Fig. 2: ASD-specific microbial associations with dietary profiling.
Fig. 2: ASD-specific microbial associations with dietary profiling.
Full size image

A Heatmap displays the top 50 diet-associated microbial species in children with ASD (in circle shape) that lost significant associations in non-ASD peers (in rectangular shape). Significant associations (MaAsLin2, qval < 0.1, adjusted for age, sex, and gastrointestinal conditions) are color-coded by dietary category: green (dietary indices), orange (nutritional components), and blue (food groups). Coefficients details and prevalence for each species were provided in Supplementary Data 1, detailed in the Description of Additional Supplementary Files. The significant associations (qval < 0.05) are annotated with + or - according to the directions of associations. B Microbial predictors of dietary profiling. Sector diagrams quantify the prominence of significant diet-microbe associations (top: ASD; bottom: non-ASD). Machine learning models demonstrate the predictive power of microbiome features by generating correlation results (left axis) and AUC values (right axis), respectively. Box plots display the agreement between actual dietary values and microbiome-based predictions from 10-fold cross-validated regression models in ASD, with error bars representing the 95% confidence interval (CI). Predictive performance is further quantified by median AUC values from binary classification (solid circles: ASD; hollow circles: non-ASD). CCDI, the Chinese Children's Healthy Dietary Index; AHEI, Alternative Healthy Eating Index; DII, Dietary Inflammatory Index; HFD, healthy food diversity index; SFA, saturated fatty acids; MUFA, monounsaturated fatty acids; PUFA, polyunsaturated fatty acids; TFA, trans-fatty acids.

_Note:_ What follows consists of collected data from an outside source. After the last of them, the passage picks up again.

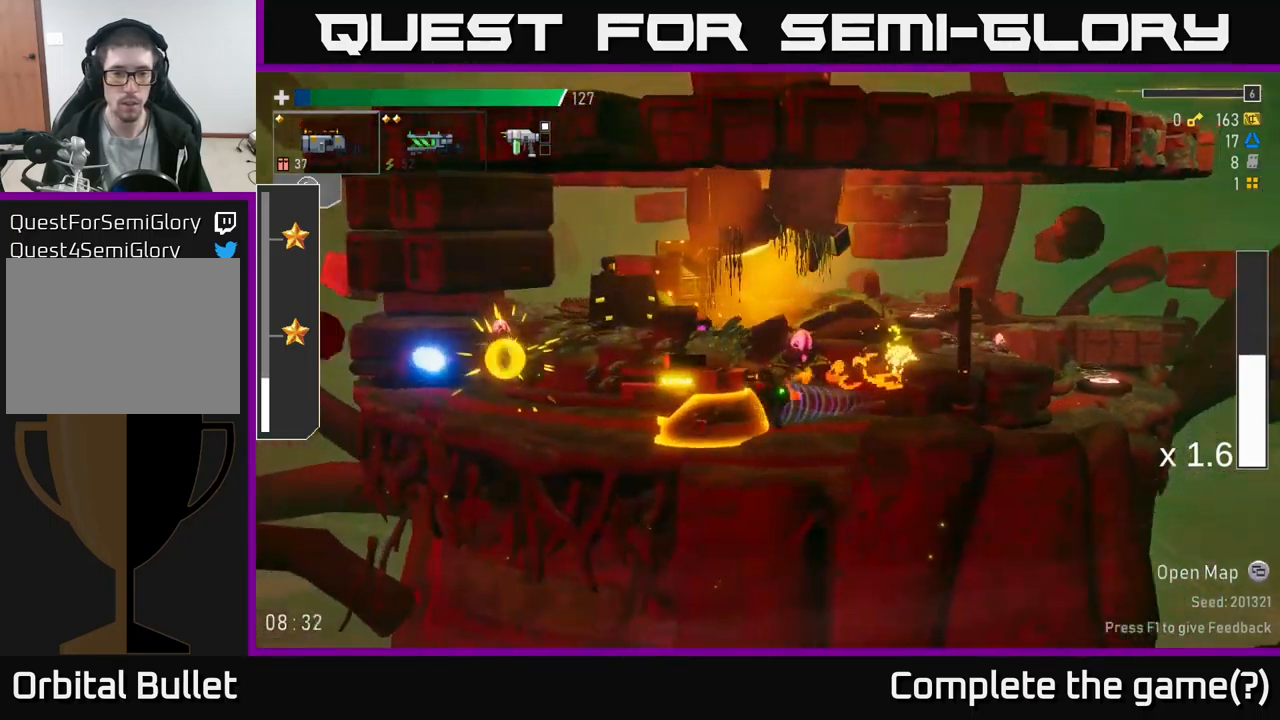
{"buttons": [], "left_stick": "right", "right_stick": "center", "events": [[116, "R2", "down"], [200, "R2", "up"], [300, "left_stick", "right"]]}
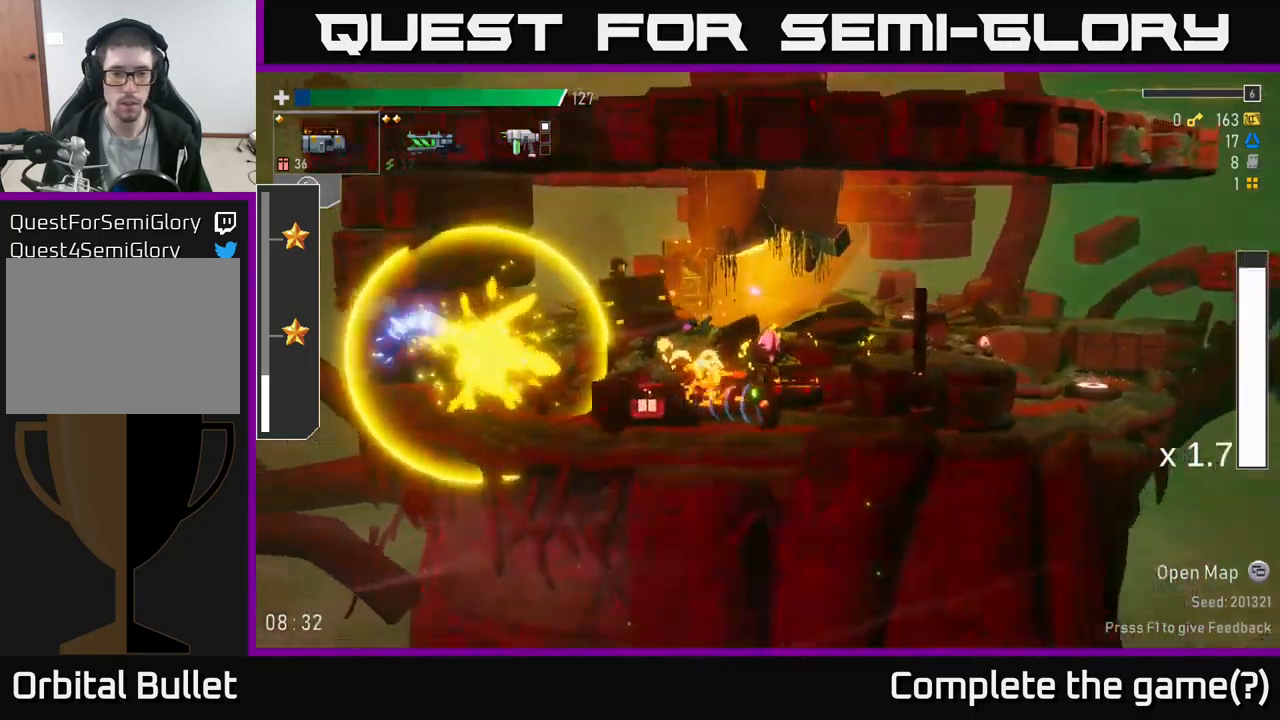
{"buttons": [], "left_stick": "right", "right_stick": "center", "events": [[83, "A", "down"], [250, "A", "up"], [250, "R2", "down"], [383, "R2", "up"]]}
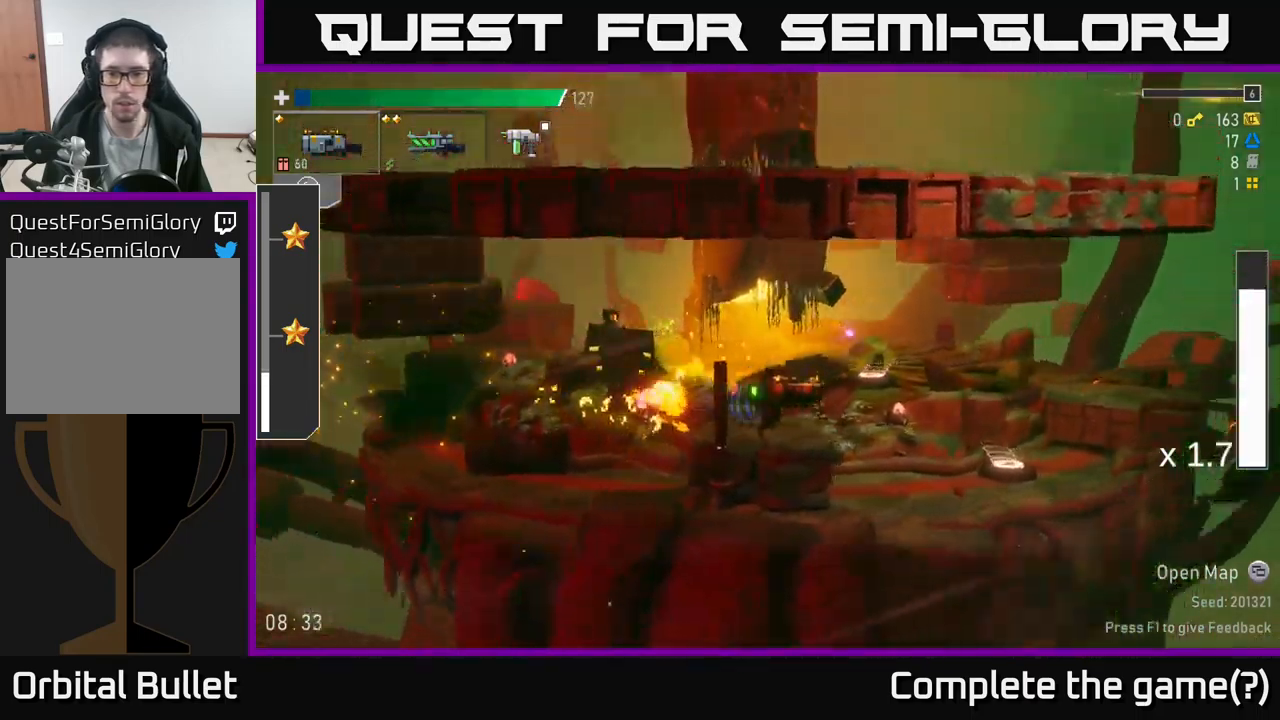
{"buttons": [], "left_stick": "right", "right_stick": "center", "events": [[216, "R2", "down"], [300, "R2", "up"]]}
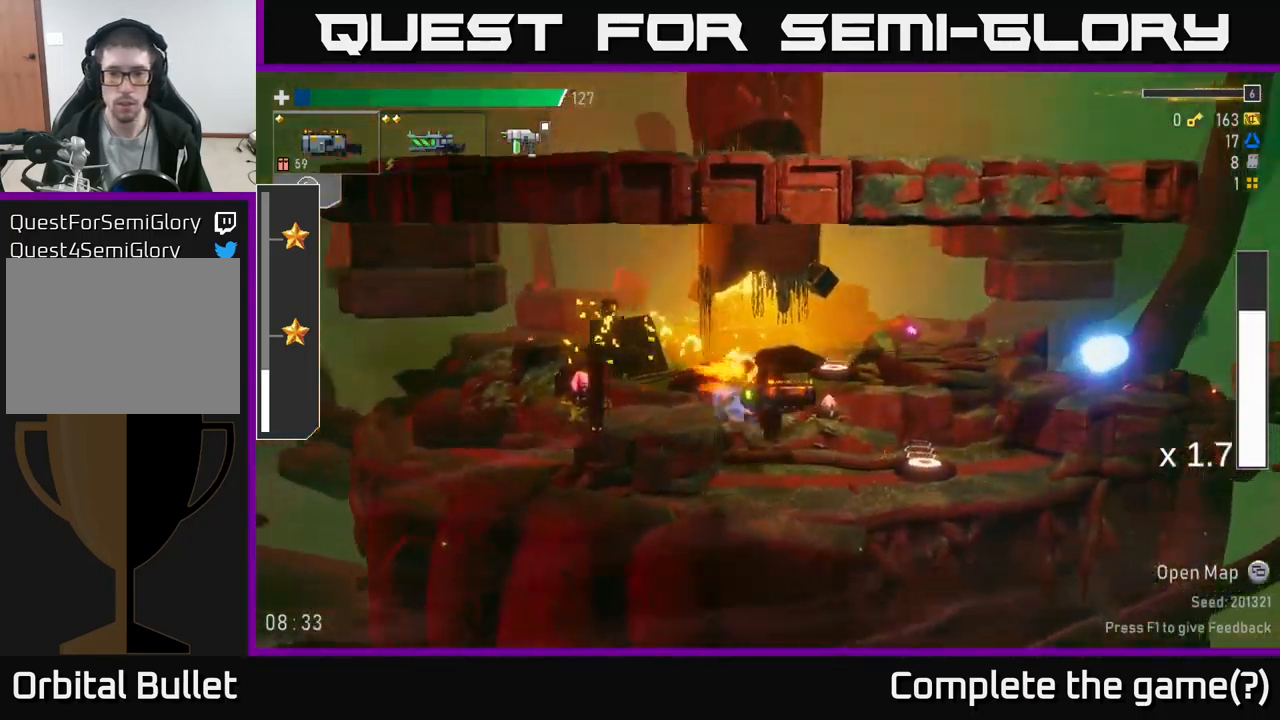
{"buttons": [], "left_stick": "left", "right_stick": "center", "events": [[266, "Y", "down"], [333, "Y", "up"], [333, "left_stick", "left"]]}
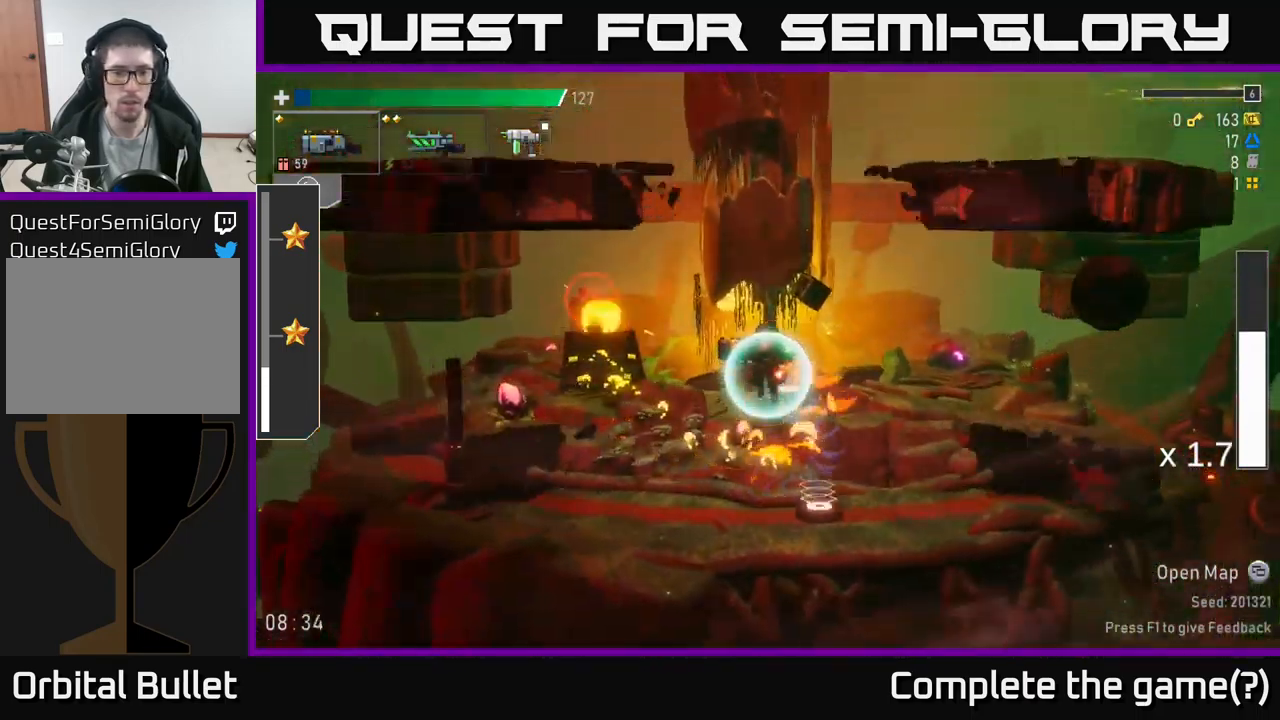
{"buttons": [], "left_stick": "left", "right_stick": "center", "events": []}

The breadth of diet-microbe associations varied by dietary variable, showing stronger connections in ASD compared to their non-ASD peers, who exhibited negligible linkages. The dietary factors exhibiting the greatest magnitude of associations with microbial species—across nutritional components, dietary indices, and food groups—were protein intake (28 significant associations in total), CCDI scores (27 in total), and bean consumption (18 in total) (Fig. 2B, Supplementary Fig. 5B). By looking into specific nutrients in relation to microbial shifts, starch and magnesium emerged as the nutrients with the second-highest number of significant associations after protein intake, exhibiting 27 and 20 significant associations, respectively (Fig. 2B). Consistent results were observed at the compositional level in diet-microbiome associations measured using two complementary machine-learning approaches, each trained on relative microbial abundances to predict each dietary variable quantified by correlation coefficients (ρ) for regression and area-under-the-curves (AUCs) for classification (“Methods”). The random forest regression models demonstrated diet-associated species outperformed functional pathway-based predictions across 100 training/testing folds, where strong concordance was observed between predicted and actual values for protein intake (ρ > 0.35) and CCDI scores (Fig. 2B, Supplementary Fig. 5C). The random forest-based binary classification further achieved higher AUC performance in children with ASD compared to non-ASD (Fig. 2B). Notably, emulsifiers—particularly polysorbate-80 and carrageenan—demonstrated stronger associations with microbial features in the ASD group (Fig. 2B, Supplementary Fig. 6). Overall, we demonstrated that children with ASD exhibit distinct and stronger diet-gut microbiome associations compared to neurotypical peers.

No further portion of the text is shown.